Не слушай меня. Ерунду мелю. Язык мой без костей. Сейчас боли нет. Но скоро придет. Спешу тебе все сказать, чего раньше не говорил. Но, бать, я не мальчишка! Не тот юнец зеленый, что из дома удрал красивую жизнь искать! Нет! Измочаленный я. Мочало я липовое! Осталась половина меня. Боли нет пока, но скоро она будет. Опять. Опять накатит, сволочь!
Вот накатит, буду сначала терпеть, потом орать, а в это время мозг, бать, знаешь, думает обрывками мыслей: а сколько времени человек подыхает? месяц, два? три? полгода? Если полгода такого ужаса, я точно не выдержу.
Что ты, бать, такой смурной сидишь? Навел я на тебя тоску? Эх я дурак. Надо было помягче, помягче! А я тебя всем своим ужасом взял да и покромсал. Ты, хирург! Ты так, как я, своих больных не кромсал. Ты их щадил. А мне кого щадить? Бать, боль такая временами, что на стенку полезть и бегать по потолку, вот что охота. Даже не так! Не так! А выть, выть. Ну я и вою! Батя, ты прости меня, что я тут у тебя вою, как волк! Волк я и есть волк! Погибаю я! И это оказалось так больно, больно! Если так дальше пойдет, я от боли такой глаза себе сам вырву! Ребра сам себе сломаю и сердце свое в кулаке раздавлю! Не хочу я жить с такой болью! В ней жить не хочу! Внутри нее! Не могу больше!
Бать, а иногда, знаешь… как хочется курить… аж уши пухнут…
Батя… Батя… А вот мысль мне пришла… Батя, родненький! а сделай мне укол! Какой, какой… Все такой! Последний. Ведь делаешь ты мне уколы, от них боль проходит. На время – уходит. Потом опять идет, и я опять не человек, а боль. Я в нее превращаюсь! И нет ничего, кроме боли! И меня нет! А на хрена мне такая жизнь, если меня уже нет?! Батя! Прошу тебя! Вкати мне укол, а! Ну чуть побольше зелья в шприц набери, а?! Ну влей ты смерть в меня! Пожалуйста! Не могу больше жить! Не хочу! Не хо… чу…

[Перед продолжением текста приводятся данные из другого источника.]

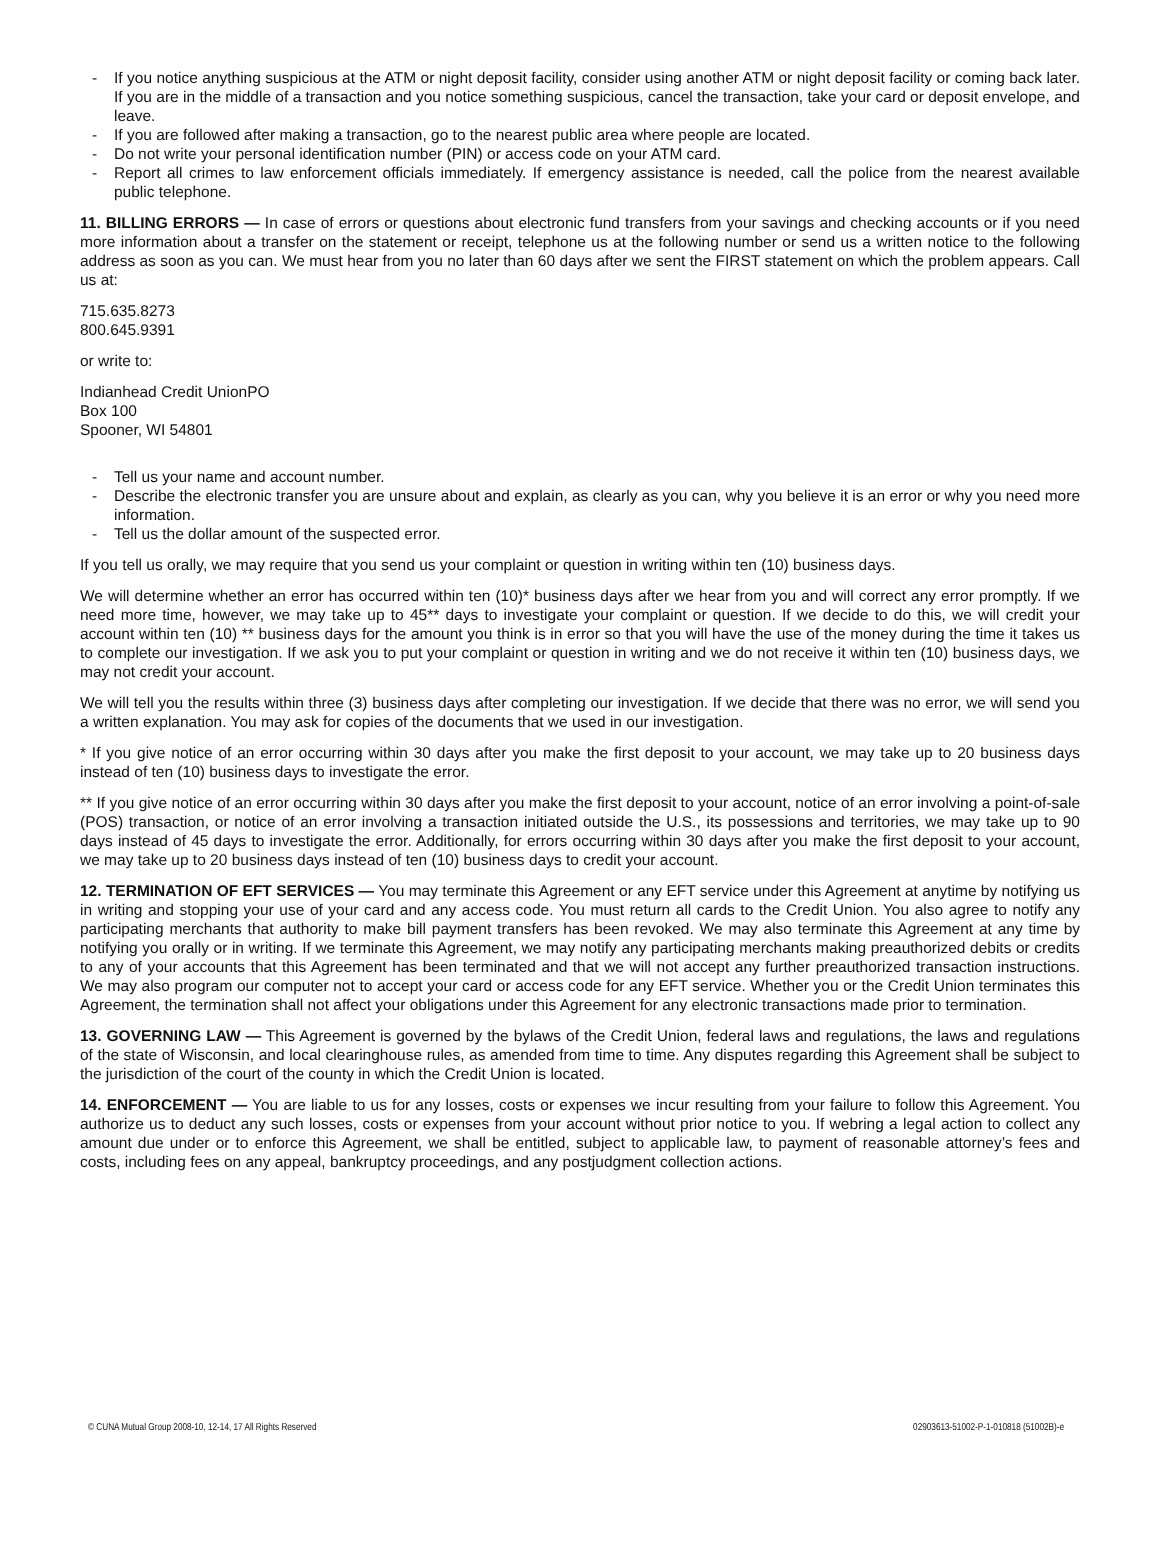- If you notice anything suspicious at the ATM or night deposit facility, consider using another ATM or night deposit facility or coming back later. If you are in the middle of a transaction and you notice something suspicious, cancel the transaction, take your card or deposit envelope, and leave.
- If you are followed after making a transaction, go to the nearest public area where people are located.
- Do not write your personal identification number (PIN) or access code on your ATM card.
- Report all crimes to law enforcement officials immediately. If emergency assistance is needed, call the police from the nearest available public telephone.
11. BILLING ERRORS — In case of errors or questions about electronic fund transfers from your savings and checking accounts or if you need more information about a transfer on the statement or receipt, telephone us at the following number or send us a written notice to the following address as soon as you can. We must hear from you no later than 60 days after we sent the FIRST statement on which the problem appears. Call us at:
715.635.8273
800.645.9391
or write to:
Indianhead Credit UnionPO
Box 100
Spooner, WI 54801
- Tell us your name and account number.
- Describe the electronic transfer you are unsure about and explain, as clearly as you can, why you believe it is an error or why you need more information.
- Tell us the dollar amount of the suspected error.
If you tell us orally, we may require that you send us your complaint or question in writing within ten (10) business days.
We will determine whether an error has occurred within ten (10)* business days after we hear from you and will correct any error promptly. If we need more time, however, we may take up to 45** days to investigate your complaint or question. If we decide to do this, we will credit your account within ten (10) ** business days for the amount you think is in error so that you will have the use of the money during the time it takes us to complete our investigation. If we ask you to put your complaint or question in writing and we do not receive it within ten (10) business days, we may not credit your account.
We will tell you the results within three (3) business days after completing our investigation. If we decide that there was no error, we will send you a written explanation. You may ask for copies of the documents that we used in our investigation.
* If you give notice of an error occurring within 30 days after you make the first deposit to your account, we may take up to 20 business days instead of ten (10) business days to investigate the error.
** If you give notice of an error occurring within 30 days after you make the first deposit to your account, notice of an error involving a point-of-sale (POS) transaction, or notice of an error involving a transaction initiated outside the U.S., its possessions and territories, we may take up to 90 days instead of 45 days to investigate the error. Additionally, for errors occurring within 30 days after you make the first deposit to your account, we may take up to 20 business days instead of ten (10) business days to credit your account.
12. TERMINATION OF EFT SERVICES — You may terminate this Agreement or any EFT service under this Agreement at anytime by notifying us in writing and stopping your use of your card and any access code. You must return all cards to the Credit Union. You also agree to notify any participating merchants that authority to make bill payment transfers has been revoked. We may also terminate this Agreement at any time by notifying you orally or in writing. If we terminate this Agreement, we may notify any participating merchants making preauthorized debits or credits to any of your accounts that this Agreement has been terminated and that we will not accept any further preauthorized transaction instructions. We may also program our computer not to accept your card or access code for any EFT service. Whether you or the Credit Union terminates this Agreement, the termination shall not affect your obligations under this Agreement for any electronic transactions made prior to termination.
13. GOVERNING LAW — This Agreement is governed by the bylaws of the Credit Union, federal laws and regulations, the laws and regulations of the state of Wisconsin, and local clearinghouse rules, as amended from time to time. Any disputes regarding this Agreement shall be subject to the jurisdiction of the court of the county in which the Credit Union is located.
14. ENFORCEMENT — You are liable to us for any losses, costs or expenses we incur resulting from your failure to follow this Agreement. You authorize us to deduct any such losses, costs or expenses from your account without prior notice to you. If webring a legal action to collect any amount due under or to enforce this Agreement, we shall be entitled, subject to applicable law, to payment of reasonable attorney’s fees and costs, including fees on any appeal, bankruptcy proceedings, and any postjudgment collection actions.
© CUNA Mutual Group 2008-10, 12-14, 17 All Rights Reserved 02903613-51002-P-1-010818 (51002B)-e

Матвей хватал руки сына – он кулаками бил себя по голове, хотел разбить себе лоб, ногтями царапал щеки; вытирал ему мокрое лицо краем простыни, ладонями. Сколько раз он видел смерть в лицо в своих больницах! В палатах, в коридорах. Смерть всласть попировала у него дома, нагло усаживалась за его стол, костлявой, с пустыми глазницами, царицей похорон и поминок – девятый день, сороковой, година, собрать соседей, собрать друзей, да не собирай, и так придут, если помнят. Но эту смерть он не мог и вообразить себе: сын вернулся, единственный, он потерялся и нашелся, и праздник надо было закатить, пир на весь мир, и чтобы по усам текло, а в рот не попало, и все равно попало, и пей-гуляй, и сына в застолье обнимай, – а вместо застолья судна и капельницы, и памперсы, и морфин, и в ушах все гудит, как северный ветер, этот дикий рассказ про чужую жизнь, нет, это не жизнь его сына, его сын не мог прожить жизнь такую, он должен был прожить другую, но он сам говорил ему о ней, то и дело заходясь в кашле, и надо верить, надо попробовать поверить, да ведь что такое жизнь, никто не знает, хоть бы кто-нибудь из нас дал внятный ответ, что это, – а просто идет и идет, движется и движется, причиняет боль или приносит радость, а потом опять отнимает и смеется над тобой. Во все горло смеется! Это – жизнь! Есть люди, кто не хочет жить; они сами из жизни уходят. О чем его просит сын? О том, чтобы он, отец, сам его убил. А вот так просто! Взял и убил!
Милый мальчик… тебе кажется, что это просто…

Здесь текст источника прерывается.